##### PROVIDED MATERIAL #####

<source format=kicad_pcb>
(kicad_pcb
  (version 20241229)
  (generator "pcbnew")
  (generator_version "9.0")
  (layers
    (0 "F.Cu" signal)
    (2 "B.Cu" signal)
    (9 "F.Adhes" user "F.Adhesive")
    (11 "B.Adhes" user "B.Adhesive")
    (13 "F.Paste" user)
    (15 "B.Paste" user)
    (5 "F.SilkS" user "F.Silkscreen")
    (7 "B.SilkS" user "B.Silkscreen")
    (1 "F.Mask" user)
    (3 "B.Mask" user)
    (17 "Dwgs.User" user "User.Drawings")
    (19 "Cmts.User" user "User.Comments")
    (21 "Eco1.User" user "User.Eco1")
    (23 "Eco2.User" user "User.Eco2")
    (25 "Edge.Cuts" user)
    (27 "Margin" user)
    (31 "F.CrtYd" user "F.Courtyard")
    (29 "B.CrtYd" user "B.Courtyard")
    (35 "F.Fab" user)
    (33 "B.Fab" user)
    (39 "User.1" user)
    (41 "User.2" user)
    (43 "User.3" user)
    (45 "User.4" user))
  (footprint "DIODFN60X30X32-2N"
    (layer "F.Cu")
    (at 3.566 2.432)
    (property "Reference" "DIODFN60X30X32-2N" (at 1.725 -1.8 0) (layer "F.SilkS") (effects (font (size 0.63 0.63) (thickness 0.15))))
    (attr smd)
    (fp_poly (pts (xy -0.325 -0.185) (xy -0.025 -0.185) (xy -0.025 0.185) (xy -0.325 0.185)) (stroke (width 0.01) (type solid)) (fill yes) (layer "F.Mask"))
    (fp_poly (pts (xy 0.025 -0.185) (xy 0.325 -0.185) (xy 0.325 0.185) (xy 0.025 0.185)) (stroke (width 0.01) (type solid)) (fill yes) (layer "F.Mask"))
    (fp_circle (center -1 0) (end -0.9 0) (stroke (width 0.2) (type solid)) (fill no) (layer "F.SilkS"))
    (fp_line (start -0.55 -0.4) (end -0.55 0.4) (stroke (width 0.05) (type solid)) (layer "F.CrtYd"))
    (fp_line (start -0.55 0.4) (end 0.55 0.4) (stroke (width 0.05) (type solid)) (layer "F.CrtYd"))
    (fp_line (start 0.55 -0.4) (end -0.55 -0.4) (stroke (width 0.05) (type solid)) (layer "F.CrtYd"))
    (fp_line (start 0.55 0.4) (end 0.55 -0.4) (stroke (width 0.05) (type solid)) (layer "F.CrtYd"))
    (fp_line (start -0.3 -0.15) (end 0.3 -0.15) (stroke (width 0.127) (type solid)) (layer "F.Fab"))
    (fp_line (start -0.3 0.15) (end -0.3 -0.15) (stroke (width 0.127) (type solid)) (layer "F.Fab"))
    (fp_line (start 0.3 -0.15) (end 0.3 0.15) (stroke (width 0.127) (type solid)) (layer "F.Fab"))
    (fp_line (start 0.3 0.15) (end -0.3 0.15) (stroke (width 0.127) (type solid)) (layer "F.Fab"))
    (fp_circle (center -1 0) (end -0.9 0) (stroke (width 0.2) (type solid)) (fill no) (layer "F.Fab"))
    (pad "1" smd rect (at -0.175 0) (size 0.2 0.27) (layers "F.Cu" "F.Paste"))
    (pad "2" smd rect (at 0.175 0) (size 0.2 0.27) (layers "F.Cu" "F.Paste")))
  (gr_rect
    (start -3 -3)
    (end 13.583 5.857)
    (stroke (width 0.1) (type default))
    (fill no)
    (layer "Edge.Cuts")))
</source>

#####

Show every line in the entries where the string "Adhesive" occurs.

◆ THE COMPLETED TASK ◆
    (9 "F.Adhes" user "F.Adhesive")
    (11 "B.Adhes" user "B.Adhesive")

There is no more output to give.